No answers given to Murdoch's question
MILAN — Rupert Murdoch must be pinching himself after his three-day trip to Italy last week to push forward News Corp.’s $1.5 billion takeover bid for Telepiu, owned by Vivendi Universal.
For possibly the first time in his career, he’s trying to do a major media deal in Europe that’s not causing hysterical opposition from politicians or business rivals in the country concerned. In fact, he is experiencing the wholly unfamiliar sensation of being welcomed as a white knight.
Press reports of Murdoch’s visit focused, somewhat misleadingly, on his failure to win financial support for the deal from possible local partners — either from Telecom Italia, which co-owns Murdoch’s existing Stream pay TV platform, or from Italian banks.
Murdoch has made it plain that he needs Italian investors to take a 50% stake in the merged Stream/Telepiu — to share the costs, dodge antitrust issues and avoid having to consolidate the losses on News Corp.’s balance sheet.
Yet this apparent bad news — that nobody said yes — masked the real good news — which was that nobody said no.
Murdoch met with Italy’s key political, financial and media players in Rome and Milan, including Telecom Italia CEO Marco Tronchetti Provera, minister for Communications Maurizio Gasparri and Mediaset prexy Fedele Confalonieri.
He left with clear signs that nobody is opposing the deal.
“Even the government, this time, had a friendly attitude,” observes Augusto Preta, director of Italmedia Consulting and author of a recent report on pay TV. “The merger would save the national pay TV business and many national soccer clubs, which risk bankruptcy if new contracts with the pay TV operators are not signed by the end of the year.”
Mediaset, the TV empire of Prime Minister Silvio Berlusconi, which dominates the terrestrial TV biz, seems sanguine about the emergence of a stronger pay TV competitor.

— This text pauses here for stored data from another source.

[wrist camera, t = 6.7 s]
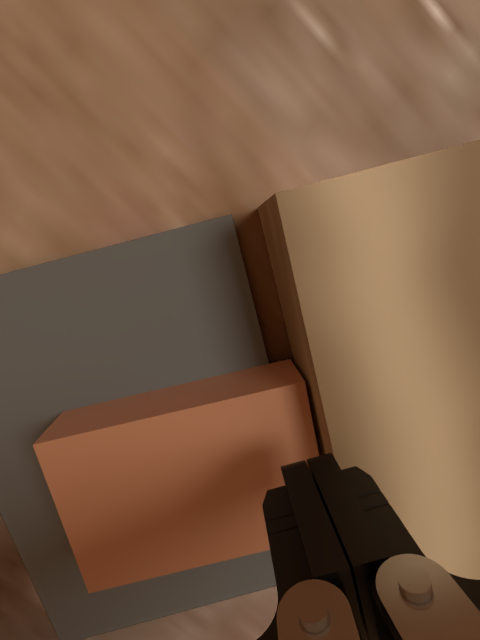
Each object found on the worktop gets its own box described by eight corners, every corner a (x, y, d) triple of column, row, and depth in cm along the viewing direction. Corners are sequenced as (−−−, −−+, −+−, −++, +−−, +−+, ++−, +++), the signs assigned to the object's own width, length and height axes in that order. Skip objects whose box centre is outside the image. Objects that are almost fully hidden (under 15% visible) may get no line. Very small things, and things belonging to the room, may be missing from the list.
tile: (290, 358, 14) (304, 381, 12) (316, 490, 16) (334, 534, 13) (62, 411, 14) (32, 444, 12) (107, 540, 15) (88, 593, 13)
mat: (230, 214, 13) (231, 214, 13) (319, 567, 17) (321, 573, 16) (-92, 299, 13) (-99, 300, 13) (64, 637, 17) (61, 644, 16)
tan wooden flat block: (572, 125, 14) (718, 77, 10) (592, 492, 17) (704, 567, 13) (257, 207, 13) (275, 193, 9) (341, 561, 17) (379, 658, 13)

A reborn pay TV operator would be a good buyer for Mediaset TV and film programming, while Murdoch would assure “friendly” political management of the web.
Senior banking sources in Italy say Murdoch did not even bring a detailed business plan with him on his “courtesy calls,” so there was nothing for them to reject.

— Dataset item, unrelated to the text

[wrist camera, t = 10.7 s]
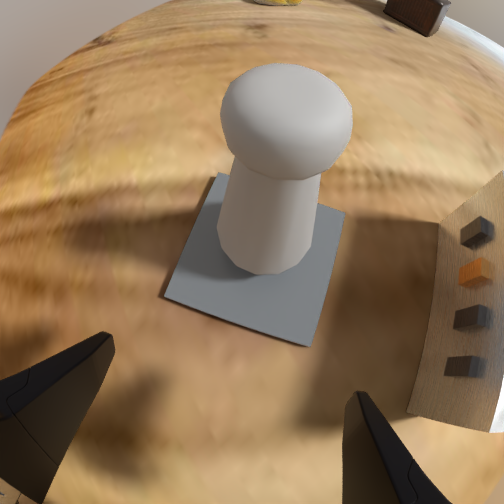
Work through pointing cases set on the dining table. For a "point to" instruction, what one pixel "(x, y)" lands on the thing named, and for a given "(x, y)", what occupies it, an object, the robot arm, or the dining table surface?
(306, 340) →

Corrado Passera, CEO of one of the largest banks, Intesa Bci, confirmed he was still “waiting to see the business plan.”
News Corp. sources say that plan will be ready for presentation this week. They’re optimistic that Telecom Italia is willing to invest up to $400 million for a 19% stake in the merged company, with a combination of Italian and international banks picking up the remaining 31%.
Nonetheless, the leaked reports of a “disappointing” response from potential Italian investors served Murdoch’s purpose, coming just two days before last week’s crucial Viv U board meeting.
It’s clear that Murdoch wants to pay significantly less than the $1.4 billion in cash and debt that was agreed June 8 with Viv U.
Of course, Messier won’t want to renegotiate, but he can’t afford to have the deal collapse. Talks with VU probably will be reopened this week.
If the merger fails, Italy will be left with two ailing pay TV platforms engaged in a game of corporate chicken to see which will go bankrupt first.
In this scenario, there would be no winners.